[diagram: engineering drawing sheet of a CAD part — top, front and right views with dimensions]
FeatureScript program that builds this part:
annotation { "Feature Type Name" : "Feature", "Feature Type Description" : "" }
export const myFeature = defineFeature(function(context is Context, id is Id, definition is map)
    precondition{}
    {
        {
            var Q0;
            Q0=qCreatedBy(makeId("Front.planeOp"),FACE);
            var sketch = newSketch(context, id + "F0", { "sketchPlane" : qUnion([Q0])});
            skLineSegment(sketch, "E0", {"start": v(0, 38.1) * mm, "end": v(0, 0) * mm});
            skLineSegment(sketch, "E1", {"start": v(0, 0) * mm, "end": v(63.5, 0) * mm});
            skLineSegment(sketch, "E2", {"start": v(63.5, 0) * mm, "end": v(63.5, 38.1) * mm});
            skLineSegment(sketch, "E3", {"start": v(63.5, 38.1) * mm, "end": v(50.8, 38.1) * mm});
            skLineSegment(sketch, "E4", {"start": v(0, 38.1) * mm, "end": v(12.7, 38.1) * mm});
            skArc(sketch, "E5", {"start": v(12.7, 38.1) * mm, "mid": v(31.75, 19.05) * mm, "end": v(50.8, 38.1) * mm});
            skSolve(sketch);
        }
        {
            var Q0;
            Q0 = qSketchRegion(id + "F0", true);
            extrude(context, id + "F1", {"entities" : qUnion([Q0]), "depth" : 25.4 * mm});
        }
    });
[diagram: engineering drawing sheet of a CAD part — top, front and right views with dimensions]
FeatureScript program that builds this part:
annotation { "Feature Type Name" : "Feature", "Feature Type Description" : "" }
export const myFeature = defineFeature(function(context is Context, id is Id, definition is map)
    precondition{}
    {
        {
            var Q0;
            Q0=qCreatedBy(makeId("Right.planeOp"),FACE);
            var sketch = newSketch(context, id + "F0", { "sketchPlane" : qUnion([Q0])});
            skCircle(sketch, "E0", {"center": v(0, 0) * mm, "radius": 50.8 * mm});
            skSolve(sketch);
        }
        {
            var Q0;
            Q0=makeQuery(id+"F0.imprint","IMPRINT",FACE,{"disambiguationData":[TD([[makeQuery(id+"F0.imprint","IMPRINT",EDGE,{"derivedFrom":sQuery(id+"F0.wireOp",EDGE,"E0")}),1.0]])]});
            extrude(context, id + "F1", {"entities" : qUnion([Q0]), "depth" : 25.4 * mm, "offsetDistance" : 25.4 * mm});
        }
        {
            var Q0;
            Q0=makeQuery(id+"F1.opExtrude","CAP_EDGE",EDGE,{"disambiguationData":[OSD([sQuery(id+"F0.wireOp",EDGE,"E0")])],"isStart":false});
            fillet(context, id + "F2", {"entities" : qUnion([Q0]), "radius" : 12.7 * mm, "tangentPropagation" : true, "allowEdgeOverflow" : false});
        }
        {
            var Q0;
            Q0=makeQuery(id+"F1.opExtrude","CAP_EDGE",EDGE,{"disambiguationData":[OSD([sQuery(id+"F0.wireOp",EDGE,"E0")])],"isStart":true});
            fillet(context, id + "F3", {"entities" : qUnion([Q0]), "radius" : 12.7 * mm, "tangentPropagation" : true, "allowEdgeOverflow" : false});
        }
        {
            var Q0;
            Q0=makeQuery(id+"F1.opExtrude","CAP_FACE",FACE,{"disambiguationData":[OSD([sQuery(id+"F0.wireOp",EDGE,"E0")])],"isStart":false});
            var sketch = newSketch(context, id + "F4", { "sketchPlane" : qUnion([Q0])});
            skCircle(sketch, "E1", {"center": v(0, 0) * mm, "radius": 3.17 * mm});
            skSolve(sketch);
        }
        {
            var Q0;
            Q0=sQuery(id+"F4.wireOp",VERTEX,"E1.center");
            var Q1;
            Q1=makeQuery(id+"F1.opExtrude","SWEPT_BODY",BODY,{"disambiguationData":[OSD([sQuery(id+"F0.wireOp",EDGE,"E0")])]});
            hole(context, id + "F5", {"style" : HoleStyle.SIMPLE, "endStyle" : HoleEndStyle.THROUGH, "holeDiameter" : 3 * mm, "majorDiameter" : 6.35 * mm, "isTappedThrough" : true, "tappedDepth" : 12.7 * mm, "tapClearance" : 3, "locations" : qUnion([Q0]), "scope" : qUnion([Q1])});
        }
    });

+ + + + +

■ Goal of the exercise
Identify each line of the data above that contains the string "radius", taking letter case into account, and copy those lines.

■ Written response
            skCircle(sketch, "E0", {"center": v(0, 0) * mm, "radius": 50.8 * mm});
            fillet(context, id + "F2", {"entities" : qUnion([Q0]), "radius" : 12.7 * mm, "tangentPropagation" : true, "allowEdgeOverflow" : false});
            fillet(context, id + "F3", {"entities" : qUnion([Q0]), "radius" : 12.7 * mm, "tangentPropagation" : true, "allowEdgeOverflow" : false});
            skCircle(sketch, "E1", {"center": v(0, 0) * mm, "radius": 3.17 * mm});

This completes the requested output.